House price growth has been slowing in recent months, but still remains well above the rate of general inflation. For instance, annual growth in the S&P/Case-Shiller 20-City Composite home price index eased for the sixth consecutive month in May to 9.3% while the Federal Housing Finance Agency’s (FHFA) Purchase-Only house price index slowed to a 5.6% increase. Both these measures were well above May’s 2.1% yearly increase in consumer prices. Among the 20 metro areas, 18 exhibited slower rates of annual growth in May than April with only Tampa and Charlotte showing moderate acceleration. In addition, according to a panel of 49 economists in July, the median forecast of growth in the FHFA index for 2014 was 4.7%, even lower than May’s figures, and 3.8% in 2015.
Economists often think of prices in “real” terms, i.e., adjusted for general inflation. Although home prices in the West North Central and West South Central Census divisions appear to have recovered from the housing bust, real prices are still below their peak as seen in the figure below. In fact, real prices in all nine divisions and the U.S. as a whole have not yet recovered from the drop in house prices. As house prices were falling, overall consumer prices mostly rose (averaging around a 2% annual rate) eating away at real home prices.

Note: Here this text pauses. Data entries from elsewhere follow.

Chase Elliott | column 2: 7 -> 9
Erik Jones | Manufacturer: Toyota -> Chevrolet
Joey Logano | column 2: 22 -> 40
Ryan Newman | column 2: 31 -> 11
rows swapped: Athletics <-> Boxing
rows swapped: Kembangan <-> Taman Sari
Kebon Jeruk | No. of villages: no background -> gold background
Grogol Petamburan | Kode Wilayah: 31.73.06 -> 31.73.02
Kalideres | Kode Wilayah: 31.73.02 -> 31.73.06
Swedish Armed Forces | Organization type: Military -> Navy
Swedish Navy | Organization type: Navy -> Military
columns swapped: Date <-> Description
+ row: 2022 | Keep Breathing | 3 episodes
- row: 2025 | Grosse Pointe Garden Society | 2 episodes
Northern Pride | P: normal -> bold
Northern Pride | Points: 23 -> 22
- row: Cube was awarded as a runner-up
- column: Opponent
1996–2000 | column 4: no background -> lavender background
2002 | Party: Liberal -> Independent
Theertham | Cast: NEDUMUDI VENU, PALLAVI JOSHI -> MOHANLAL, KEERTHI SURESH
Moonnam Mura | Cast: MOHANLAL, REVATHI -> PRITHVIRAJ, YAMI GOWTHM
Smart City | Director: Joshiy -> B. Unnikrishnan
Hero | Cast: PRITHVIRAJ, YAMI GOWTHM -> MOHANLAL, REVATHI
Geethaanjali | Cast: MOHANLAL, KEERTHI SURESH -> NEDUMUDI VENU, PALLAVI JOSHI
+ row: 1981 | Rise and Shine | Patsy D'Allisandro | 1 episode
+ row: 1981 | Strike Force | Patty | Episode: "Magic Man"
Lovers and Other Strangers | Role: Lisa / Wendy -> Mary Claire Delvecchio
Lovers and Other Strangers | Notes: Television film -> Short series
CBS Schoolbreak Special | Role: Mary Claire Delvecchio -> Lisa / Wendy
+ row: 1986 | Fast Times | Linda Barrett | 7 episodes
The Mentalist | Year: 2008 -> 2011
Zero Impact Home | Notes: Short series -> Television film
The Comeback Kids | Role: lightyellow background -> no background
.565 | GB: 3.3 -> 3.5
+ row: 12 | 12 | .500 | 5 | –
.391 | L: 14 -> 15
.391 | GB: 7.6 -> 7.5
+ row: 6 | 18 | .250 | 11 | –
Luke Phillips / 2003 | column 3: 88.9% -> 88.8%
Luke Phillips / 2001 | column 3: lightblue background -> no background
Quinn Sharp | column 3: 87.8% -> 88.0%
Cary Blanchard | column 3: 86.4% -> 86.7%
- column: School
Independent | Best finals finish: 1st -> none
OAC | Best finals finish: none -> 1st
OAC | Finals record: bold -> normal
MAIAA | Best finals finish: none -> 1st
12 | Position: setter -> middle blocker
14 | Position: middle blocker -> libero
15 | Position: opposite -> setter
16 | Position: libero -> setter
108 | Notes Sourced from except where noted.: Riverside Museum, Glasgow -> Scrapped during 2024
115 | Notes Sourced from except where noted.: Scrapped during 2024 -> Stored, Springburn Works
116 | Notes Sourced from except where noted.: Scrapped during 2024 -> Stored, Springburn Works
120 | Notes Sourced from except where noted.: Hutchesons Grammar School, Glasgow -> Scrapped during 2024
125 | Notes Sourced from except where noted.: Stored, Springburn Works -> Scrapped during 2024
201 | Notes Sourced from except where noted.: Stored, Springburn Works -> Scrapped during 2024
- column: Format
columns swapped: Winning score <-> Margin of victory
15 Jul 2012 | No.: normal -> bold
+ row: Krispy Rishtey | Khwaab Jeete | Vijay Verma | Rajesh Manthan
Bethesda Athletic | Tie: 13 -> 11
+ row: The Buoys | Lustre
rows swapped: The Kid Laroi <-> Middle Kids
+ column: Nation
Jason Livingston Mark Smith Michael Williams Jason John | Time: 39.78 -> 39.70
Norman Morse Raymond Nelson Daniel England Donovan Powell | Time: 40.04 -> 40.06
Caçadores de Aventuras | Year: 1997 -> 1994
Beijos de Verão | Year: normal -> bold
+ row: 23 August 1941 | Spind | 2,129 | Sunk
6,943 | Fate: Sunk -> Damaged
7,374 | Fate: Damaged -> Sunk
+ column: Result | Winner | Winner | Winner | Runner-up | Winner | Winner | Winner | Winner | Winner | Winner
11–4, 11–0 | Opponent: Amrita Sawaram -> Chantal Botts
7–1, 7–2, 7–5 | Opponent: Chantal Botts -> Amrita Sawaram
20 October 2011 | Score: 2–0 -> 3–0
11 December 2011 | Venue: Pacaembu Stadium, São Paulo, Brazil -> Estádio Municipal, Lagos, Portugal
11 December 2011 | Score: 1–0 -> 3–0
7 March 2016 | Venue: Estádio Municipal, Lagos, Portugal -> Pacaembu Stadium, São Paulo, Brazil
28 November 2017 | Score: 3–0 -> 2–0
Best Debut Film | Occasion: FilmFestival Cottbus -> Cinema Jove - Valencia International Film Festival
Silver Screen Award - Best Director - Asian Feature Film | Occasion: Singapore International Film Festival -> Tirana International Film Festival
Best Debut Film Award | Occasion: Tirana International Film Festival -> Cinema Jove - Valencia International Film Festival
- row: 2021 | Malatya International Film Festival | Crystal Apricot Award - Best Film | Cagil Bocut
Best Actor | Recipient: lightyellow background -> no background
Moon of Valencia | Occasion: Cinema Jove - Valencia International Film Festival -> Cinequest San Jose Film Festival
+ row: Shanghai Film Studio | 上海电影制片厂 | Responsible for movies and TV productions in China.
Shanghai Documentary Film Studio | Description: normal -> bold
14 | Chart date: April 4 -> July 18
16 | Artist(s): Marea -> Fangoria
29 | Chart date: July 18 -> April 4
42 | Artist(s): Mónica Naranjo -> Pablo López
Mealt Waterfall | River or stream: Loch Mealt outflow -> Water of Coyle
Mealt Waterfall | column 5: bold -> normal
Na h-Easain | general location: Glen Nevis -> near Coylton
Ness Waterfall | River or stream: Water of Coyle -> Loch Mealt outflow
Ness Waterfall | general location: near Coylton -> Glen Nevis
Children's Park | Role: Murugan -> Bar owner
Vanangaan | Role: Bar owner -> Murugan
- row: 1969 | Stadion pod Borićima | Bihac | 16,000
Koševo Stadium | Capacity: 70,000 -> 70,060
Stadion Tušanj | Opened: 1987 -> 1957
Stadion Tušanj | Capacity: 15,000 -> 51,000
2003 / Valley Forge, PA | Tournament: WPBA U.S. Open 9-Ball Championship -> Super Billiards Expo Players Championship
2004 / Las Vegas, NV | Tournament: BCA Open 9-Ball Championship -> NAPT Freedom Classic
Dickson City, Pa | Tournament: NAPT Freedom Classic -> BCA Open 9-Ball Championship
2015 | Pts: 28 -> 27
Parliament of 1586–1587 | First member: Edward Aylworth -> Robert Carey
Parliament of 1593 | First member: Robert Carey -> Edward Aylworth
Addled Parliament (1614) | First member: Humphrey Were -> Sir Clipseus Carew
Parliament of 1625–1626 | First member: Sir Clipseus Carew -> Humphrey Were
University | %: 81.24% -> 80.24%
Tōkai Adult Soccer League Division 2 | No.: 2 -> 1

There were two major factors affecting the declines in real house prices: The severity of the drop in nominal prices and the length of the decline where general inflation cut away at real prices. The Pacific division saw the largest drop in nominal prices (-46.2%) followed by the Mountain and South Atlantic divisions as the table below shows. Meanwhile, New England suffered the longest period of decline (81 months), and then both the East North Central and Mid-Atlantic divisions. It should take longer for those areas to recover those losses. Areas that experienced more moderate housing bubbles, such as the West South Central division, will regain their declines more quickly. The Mid-Atlantic division is the most recent area to recover and hence the slowest to catch up to the rise in consumer prices. In order for real house prices to recoup the losses seen during the crises, nominal price growth needs to exceed the rate of general inflation which is currently happening.